一声尖锐、凄厉到足以刺穿耳膜的哨音猛地爆发!这哨音不同于惑魂的哀伤,充满了极致的痛苦与怨毒!音波如同无形的锥子,狠狠刺向骸骨卫兵头盔内燃烧的暗红火焰!
骸骨卫兵的动作猛地一僵!头盔内的暗红火焰剧烈摇曳、明灭!构成它身体的那些惨白骨片和暗金金属,发出令人牙酸的“咯吱”声,仿佛内部的某种连接被这怨毒的音波强行干扰、破坏!
就是现在!
凌霜眼中寒光爆闪!她强忍道躯剧痛,猛地撤去濒临破碎的潮汐屏障!仅存的右臂并指如剑,指尖凝聚起一点极度凝练、内部仿佛有混沌初开漩涡生灭的灰白死光!目标,直指骸骨卫兵头盔眼窝中摇曳的暗红火焰核心!
“死!”
指尖死光如同烧红的铁钎,无视了空间距离,狠狠刺入那两点粘稠的血色火焰之中!
嗤——!!!
刺耳的灼烧声伴随着浓烈的黑烟猛地腾起!骸骨卫兵发出一声无声的、充满了极致痛苦的意念尖啸!头盔内的暗红火焰如同被浇了滚油,瞬间爆燃、随即又猛地向内坍缩、熄灭!构成它身体的无数骨片和金属零件,如同失去了粘合的烂泥,哗啦啦地崩解、散落一地!浓烈的、带着金属锈蚀和枯骨腐朽的恶臭弥漫开来。
战斗结束。
金不换“噗”地一声吐掉嘴里的骨哨,那哨子表面已经布满裂痕,他大口喘着粗气,胖脸上冷汗涔涔,看着地上那堆冒着黑烟的残骸,心有余悸:“奶奶的…这‘裂魂哨’差点把老子嗓子眼儿吹裂了…姑奶奶您没事吧?”

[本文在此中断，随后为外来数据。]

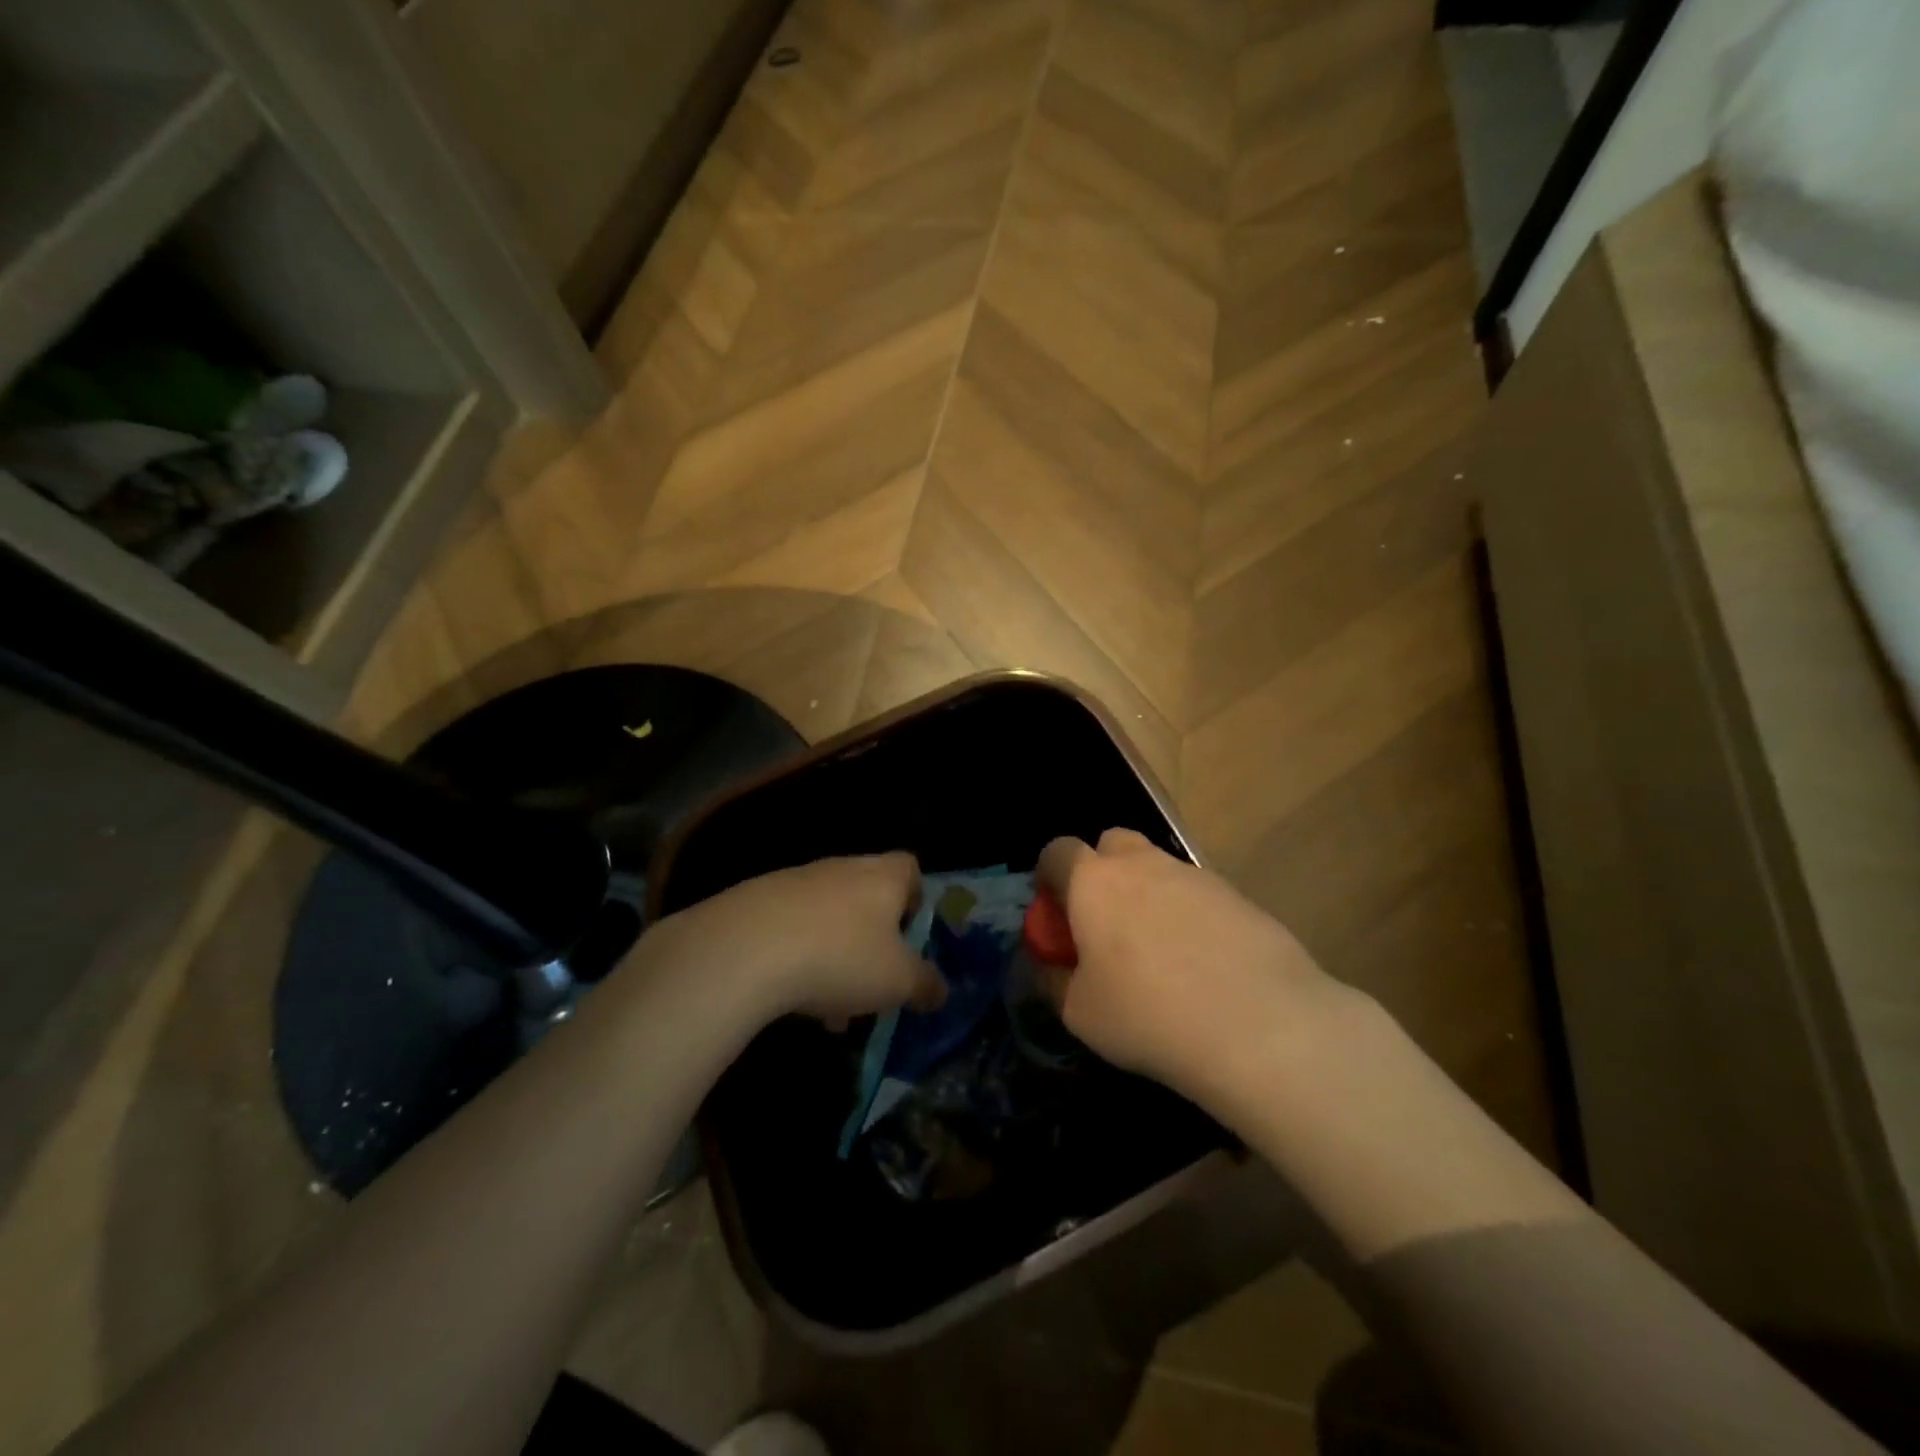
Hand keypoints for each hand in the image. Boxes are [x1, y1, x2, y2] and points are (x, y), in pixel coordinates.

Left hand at [648, 853, 945, 1026]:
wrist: (745, 948)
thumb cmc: (841, 957)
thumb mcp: (897, 981)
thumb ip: (925, 984)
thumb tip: (940, 990)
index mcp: (883, 877)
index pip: (910, 868)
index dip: (915, 898)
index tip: (910, 935)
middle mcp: (842, 868)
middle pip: (866, 895)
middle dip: (871, 938)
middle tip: (871, 982)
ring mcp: (796, 880)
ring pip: (827, 916)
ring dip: (833, 953)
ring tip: (827, 1006)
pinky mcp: (756, 899)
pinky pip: (789, 926)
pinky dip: (795, 955)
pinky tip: (788, 995)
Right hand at [1035, 829, 1355, 1106]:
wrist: (1258, 1024)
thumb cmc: (1148, 1014)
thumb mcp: (1079, 1013)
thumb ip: (1056, 980)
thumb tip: (1054, 967)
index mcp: (1093, 881)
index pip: (1057, 851)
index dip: (1050, 878)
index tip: (1057, 916)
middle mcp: (1142, 864)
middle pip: (1112, 843)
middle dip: (1102, 871)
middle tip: (1106, 923)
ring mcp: (1195, 875)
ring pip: (1159, 868)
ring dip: (1149, 894)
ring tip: (1160, 953)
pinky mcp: (1238, 896)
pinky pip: (1199, 895)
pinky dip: (1191, 917)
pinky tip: (1204, 964)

凌霜没有回答,只是剧烈地喘息着。右臂指尖那点死光缓缓散去,手臂上浆液状的裂痕因为力量的过度催发,似乎又扩大了一丝。道躯的裂痕隐隐作痛,巨大的消耗让她眼前阵阵发黑。她低头看了一眼怀中不安的血玉胎,纯净的真灵传递着担忧。
“此地不宜久留!这动静肯定惊动其他东西了!”金不换警惕地扫视着周围扭曲的青铜阴影,压低声音,“快!跟我来!就在前面了!”

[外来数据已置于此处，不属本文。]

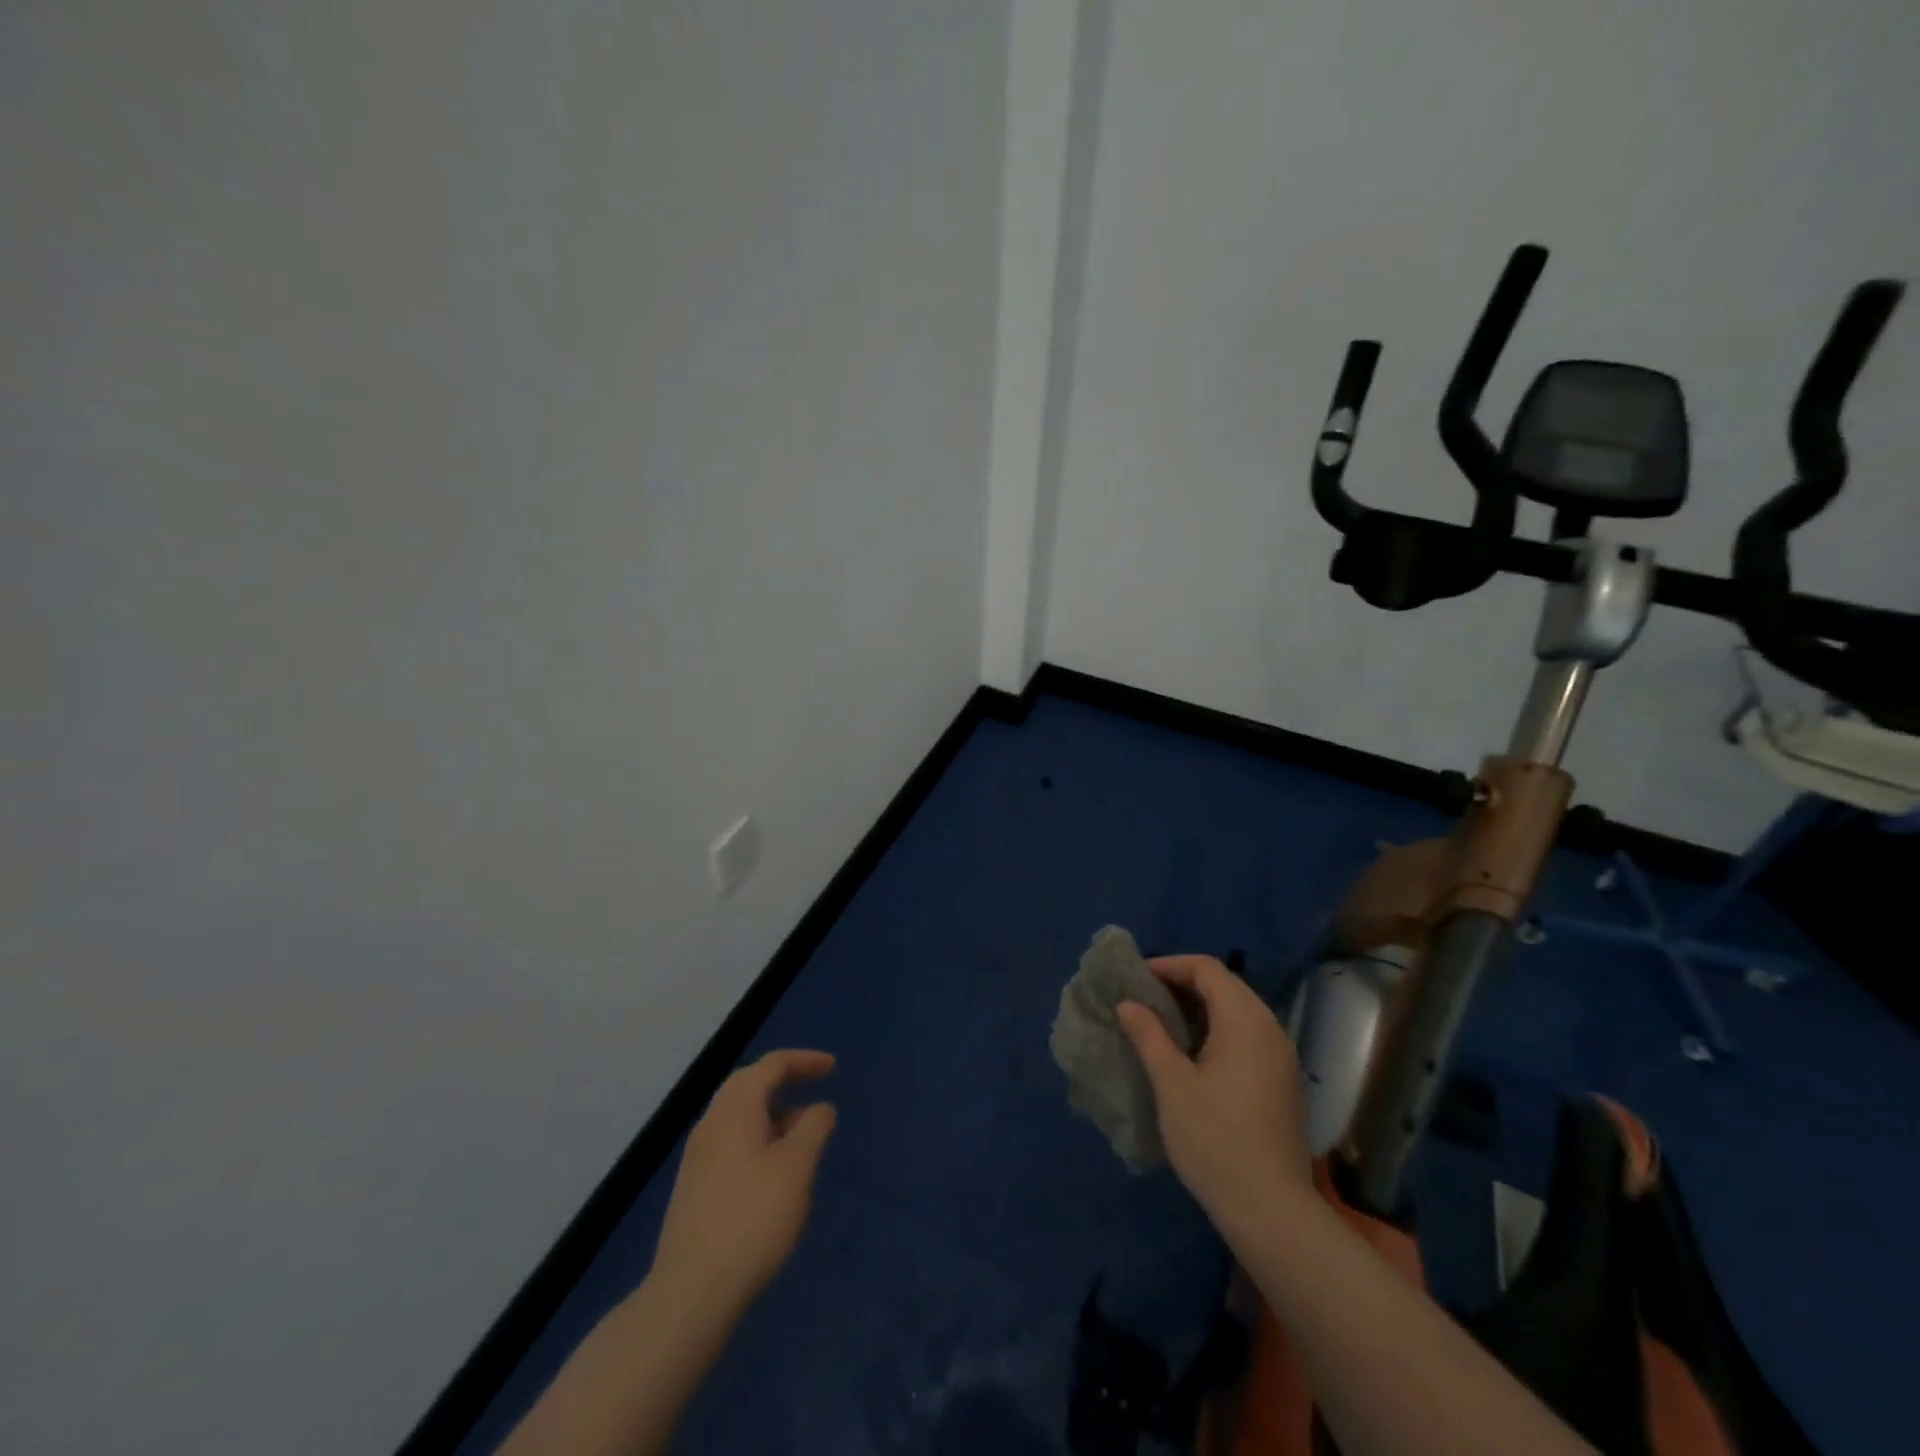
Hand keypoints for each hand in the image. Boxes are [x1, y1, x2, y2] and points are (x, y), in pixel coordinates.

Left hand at [651, 1049, 837, 1310]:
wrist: (691, 1291)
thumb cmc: (753, 1216)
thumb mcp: (797, 1167)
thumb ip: (813, 1128)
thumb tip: (820, 1108)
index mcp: (735, 1108)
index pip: (772, 1065)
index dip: (805, 1060)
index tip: (833, 1067)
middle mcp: (712, 1123)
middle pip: (750, 1085)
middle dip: (785, 1081)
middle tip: (815, 1087)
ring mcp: (698, 1157)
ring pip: (740, 1117)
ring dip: (774, 1114)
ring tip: (804, 1136)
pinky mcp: (695, 1188)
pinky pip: (733, 1144)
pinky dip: (760, 1140)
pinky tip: (776, 1173)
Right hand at [1117, 956, 1311, 1234]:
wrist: (1272, 1211)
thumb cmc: (1215, 1139)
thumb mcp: (1172, 1083)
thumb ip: (1149, 1036)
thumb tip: (1128, 1004)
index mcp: (1245, 1020)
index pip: (1207, 969)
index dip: (1170, 965)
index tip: (1136, 979)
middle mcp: (1270, 1029)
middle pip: (1225, 986)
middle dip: (1183, 985)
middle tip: (1145, 999)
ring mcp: (1282, 1058)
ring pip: (1238, 1013)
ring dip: (1200, 1009)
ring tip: (1162, 1024)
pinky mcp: (1283, 1083)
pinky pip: (1248, 1037)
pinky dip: (1218, 1031)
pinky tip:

他不再废话,转身朝着废墟更深处钻去。凌霜强撑着跟上。
穿过几处由巨大青铜管道扭曲形成的拱门,避开地上不时出现的、深不见底的淤泥陷坑,空气越来越冰冷,那股终结死寂的气息浓得几乎化不开。终于,金不换在一堵极其巨大、倾斜插入淤泥的青铜墙壁前停了下来。

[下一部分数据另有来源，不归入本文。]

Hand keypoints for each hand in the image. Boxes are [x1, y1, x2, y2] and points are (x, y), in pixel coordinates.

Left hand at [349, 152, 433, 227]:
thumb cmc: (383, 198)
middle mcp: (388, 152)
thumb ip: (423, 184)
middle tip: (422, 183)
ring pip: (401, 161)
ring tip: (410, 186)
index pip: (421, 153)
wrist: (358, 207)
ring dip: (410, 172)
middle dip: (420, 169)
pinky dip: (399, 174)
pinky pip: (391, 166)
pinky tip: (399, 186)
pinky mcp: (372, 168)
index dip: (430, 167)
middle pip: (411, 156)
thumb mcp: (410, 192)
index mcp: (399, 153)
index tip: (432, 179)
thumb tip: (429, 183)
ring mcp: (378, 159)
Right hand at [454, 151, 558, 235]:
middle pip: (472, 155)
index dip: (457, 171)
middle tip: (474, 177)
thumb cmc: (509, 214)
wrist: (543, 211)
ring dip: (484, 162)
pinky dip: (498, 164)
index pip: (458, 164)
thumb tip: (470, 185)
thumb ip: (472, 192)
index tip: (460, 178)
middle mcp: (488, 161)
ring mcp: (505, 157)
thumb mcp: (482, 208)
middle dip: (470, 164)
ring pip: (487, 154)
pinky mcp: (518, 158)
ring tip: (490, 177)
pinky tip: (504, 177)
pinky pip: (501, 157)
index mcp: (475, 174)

这墙壁不同于其他残骸,表面相对完整,布满了巨大的、如同血管般凸起的青铜脉络。脉络交汇的中心,镶嵌着一扇紧闭的、仅容一人通过的青铜小门。小门表面覆盖着厚厚的、暗红发黑的锈迹,门板上没有任何把手,只有中心位置,有一个奇特的、如同燃烧火焰般的凹槽印记。
“到了!”金不换的声音带着一丝兴奋和如释重负,他指着那扇小门,“这就是‘燃魂灯’的密室!当年那位炼制它的‘疯匠’留下的老窝!”
“燃魂灯?”凌霜的目光落在门板中心的火焰凹槽上。
“对!逆转焚魂血焰的关键!”金不换搓着手,小眼睛亮得惊人,“传说此灯以归墟死气为灯油,以不灭执念为灯芯,点燃后能强行稳固濒临溃散的魂魄本源!正好克制您兄长这焚魂血焰烧尽灵魂的绝症!”
他顿了顿,脸上露出极其复杂的神色,有贪婪,有渴望,更深处似乎还藏着一丝难以言喻的恐惧和…追忆?
“不过…”金不换舔了舔有些发干的嘴唇,看向凌霜,眼神变得异常认真,甚至带着一丝恳求,“姑奶奶,小的帮您找到这里,引开噬魂鲨,又拼了老命对付那骨头架子…所求不多!只求您…拿到灯后,允小的…取走灯盏底座压着的那样东西!”
“什么东西?”凌霜冷声问道。
“一…一枚戒指。”金不换的声音有些干涩,胖手不自觉地摸了摸自己空荡荡的左手无名指位置,那里有一圈淡淡的、仿佛长期佩戴留下的白痕,“一枚…很旧很旧的青铜戒指。对您来说一文不值,但对小的…很重要。”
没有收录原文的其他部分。